The Supreme Court upheld the ruling that Bilski’s application claimed non-patentable subject matter.  The Supreme Court rejected the Federal Circuit’s holding that the “machine or transformation” test was the sole test for determining patentability.  Instead, the Court stated that the test was merely a factor to consider.  Kennedy’s majority opinion specifically stated that “[t]his Court’s precedents establish that the machine-or-transformation test is a useful and important clue, an investigative tool, for determining whether some claimed inventions are processes under §101.”  Additionally, the Court held that business method patents could still be patentable, but Bilski’s application was not patentable.  35 U.S.C. 101 states that a “process” is patentable subject matter; however, the statute states that laws of nature, physical phenomenon, and abstract ideas are not patentable.  The Supreme Court held that Bilski’s patent application only  manipulated an abstract idea and was, therefore, unpatentable.  In conclusion, the Supreme Court seems to have established that processes or business method claims which do not satisfy the machine-or-transformation test may still be patentable if they do not claim abstract ideas.
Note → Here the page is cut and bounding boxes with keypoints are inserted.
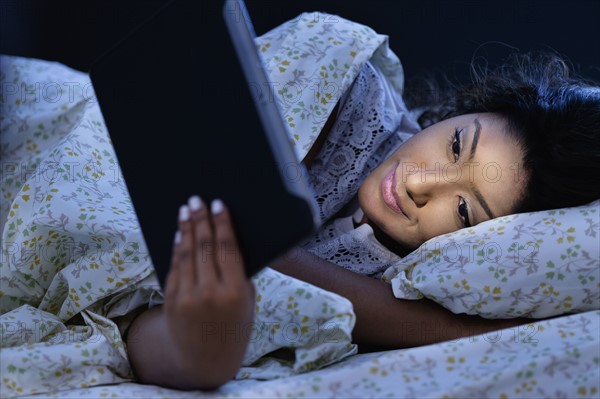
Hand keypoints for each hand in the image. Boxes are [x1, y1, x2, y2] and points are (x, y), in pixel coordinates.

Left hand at [163, 195, 254, 387]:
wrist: (206, 360)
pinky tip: (179, 233)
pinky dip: (177, 247)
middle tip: (198, 200)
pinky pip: (174, 267)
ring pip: (186, 253)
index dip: (222, 223)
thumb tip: (226, 237)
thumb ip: (238, 273)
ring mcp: (187, 297)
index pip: (227, 248)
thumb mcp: (247, 302)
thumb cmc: (235, 326)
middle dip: (201, 219)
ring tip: (186, 209)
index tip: (219, 204)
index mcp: (235, 292)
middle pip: (204, 246)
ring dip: (185, 228)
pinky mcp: (171, 300)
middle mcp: (210, 293)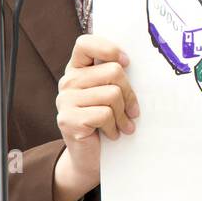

The USPTO released an internal memo to examiners explaining that they should continue to “examine patent applications for compliance with section 101 using the existing guidance concerning the machine-or-transformation test as a tool for determining whether the claimed invention is a process under 101.”   If a claimed method satisfies the test, then the method is likely patentable unless it is clearly an abstract idea.  On the other hand, if the claimed method does not meet the test, the examiner should reject the application unless there is a clear indication that it is not an abstract idea.